> [Exercise directions]: Write out as a numbered list the lines of the items that begin at the line containing "phylum: Basidiomycota" and end with the line containing "genus: Spinus", skipping blank lines. Leave the pictures out of your answer.

· · · · ·

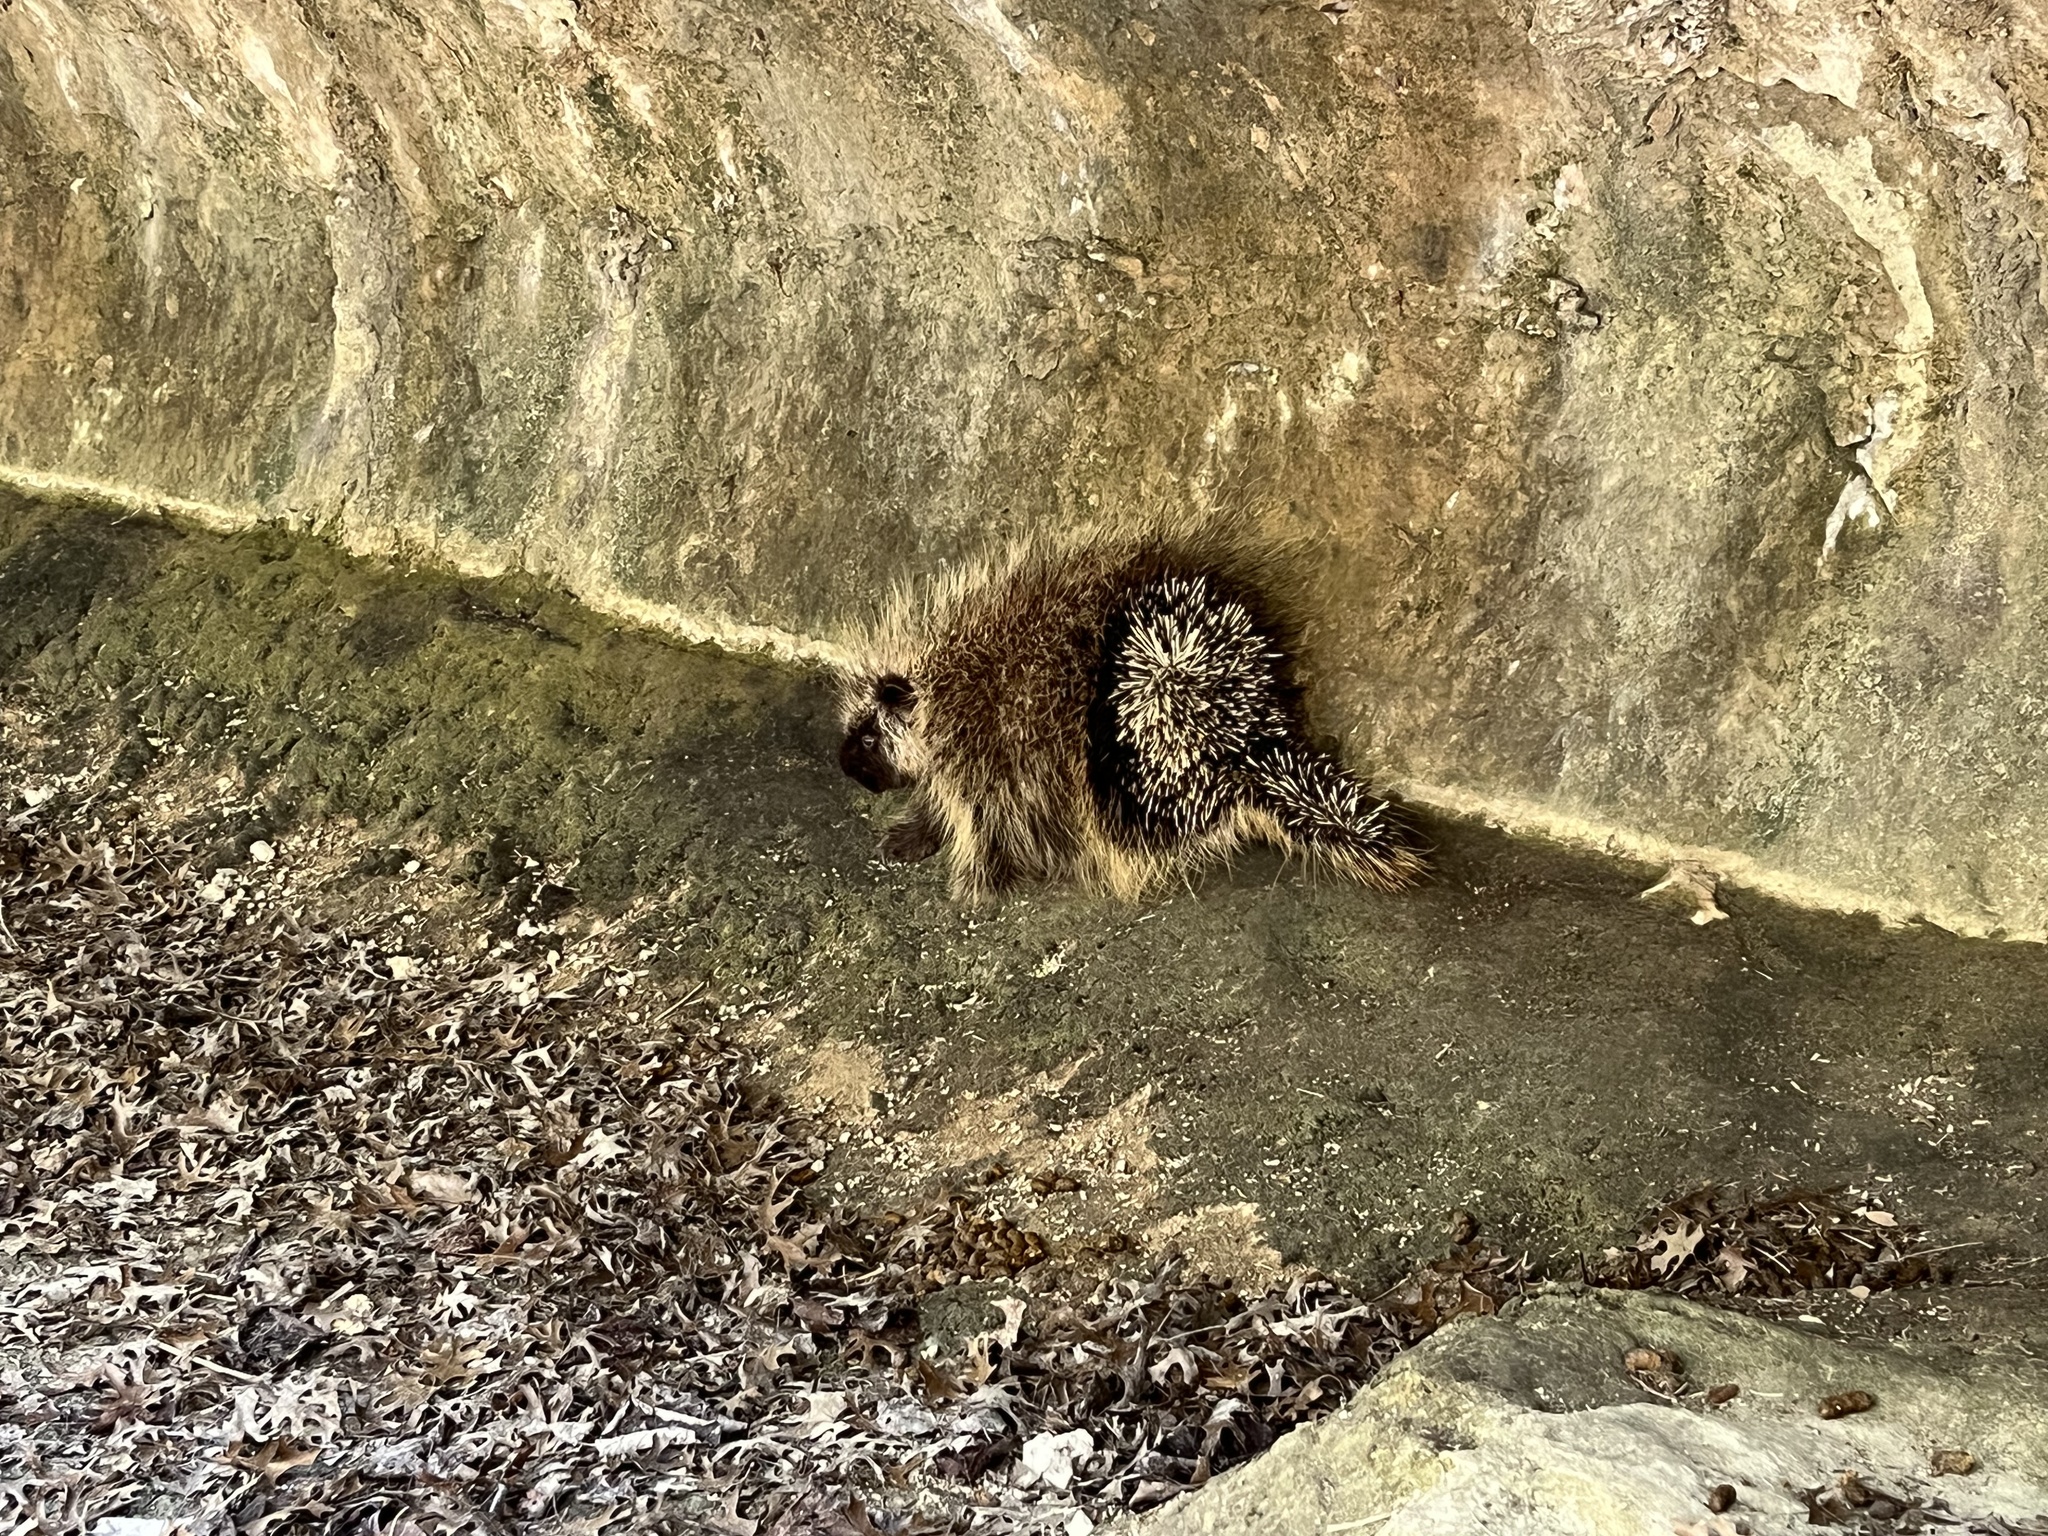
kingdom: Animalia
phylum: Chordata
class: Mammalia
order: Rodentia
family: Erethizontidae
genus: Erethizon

· · · · ·

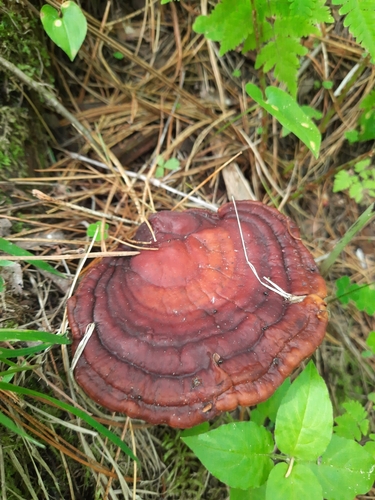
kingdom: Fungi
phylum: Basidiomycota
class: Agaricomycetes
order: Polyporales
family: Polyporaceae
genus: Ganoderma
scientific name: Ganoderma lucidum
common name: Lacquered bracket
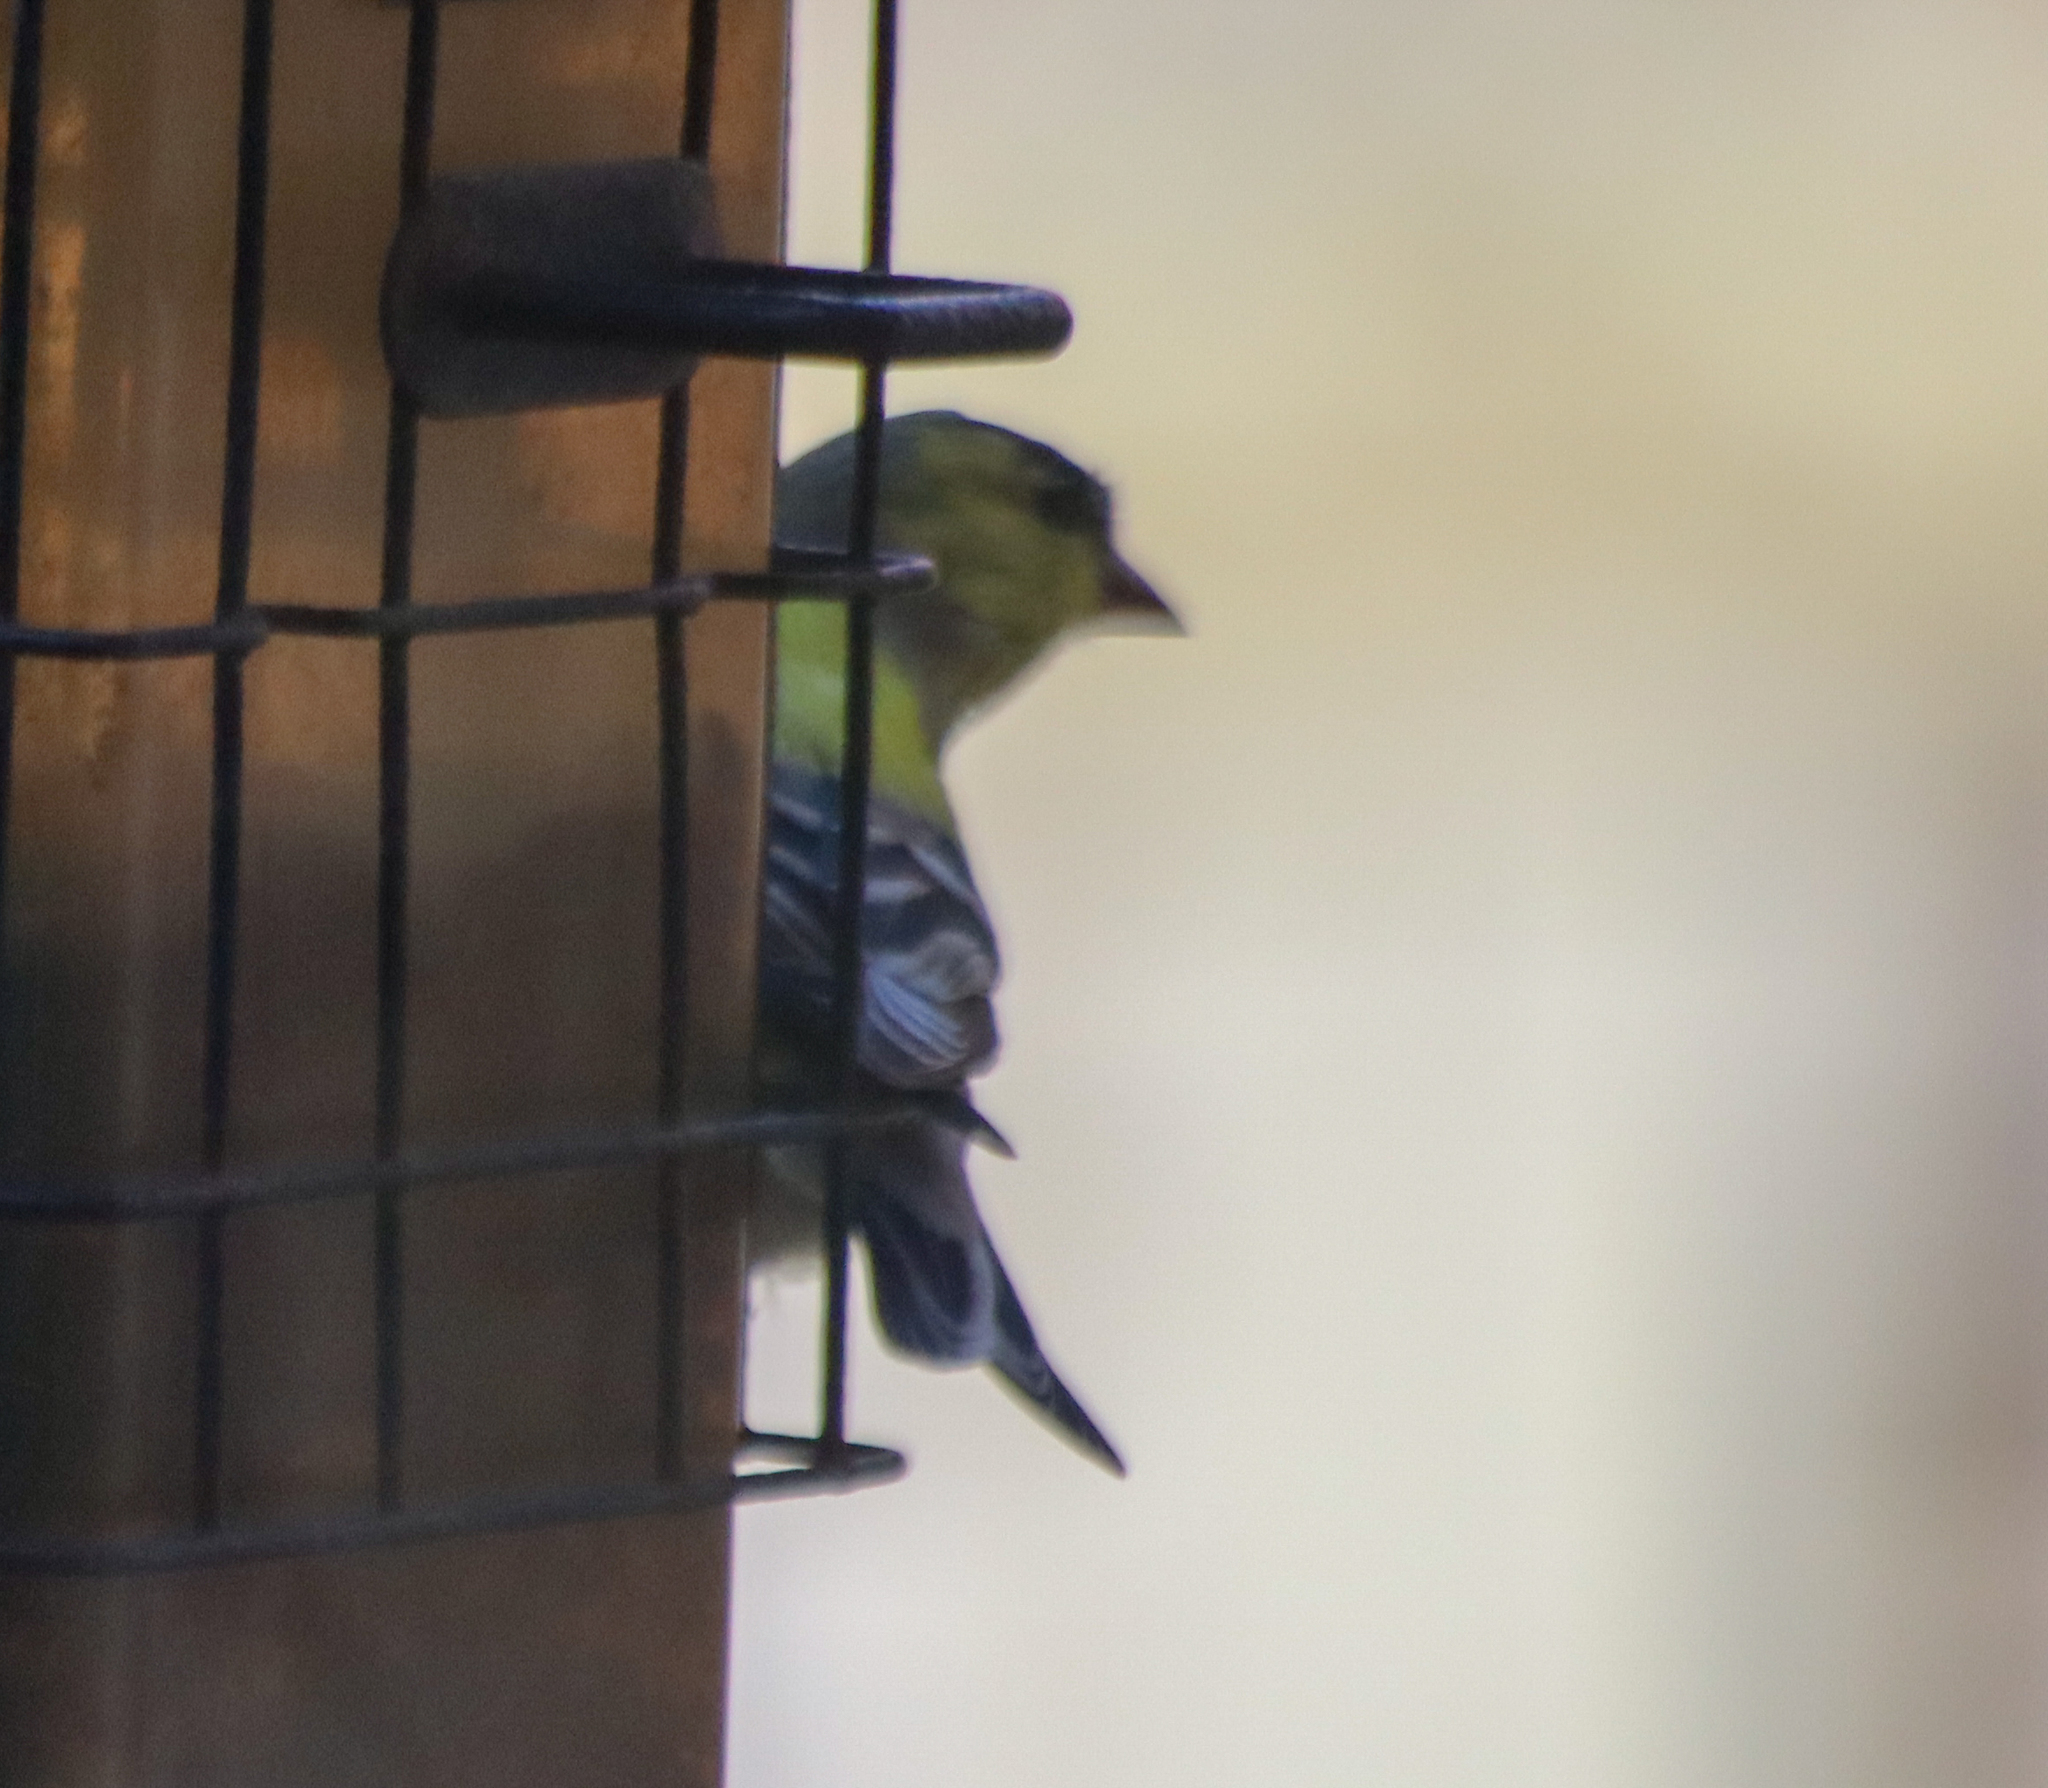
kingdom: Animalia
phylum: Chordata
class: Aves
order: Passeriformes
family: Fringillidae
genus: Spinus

· · · · ·

> [The answer]:
1. phylum: Basidiomycota
2. class: Agaricomycetes
3. order: Polyporales
4. family: Polyporaceae
5. genus: Ganoderma
6. scientific name: Ganoderma lucidum
7. common name: Lacquered bracket
8. kingdom: Animalia
9. phylum: Chordata
10. class: Aves
11. order: Passeriformes
12. family: Fringillidae
13. genus: Spinus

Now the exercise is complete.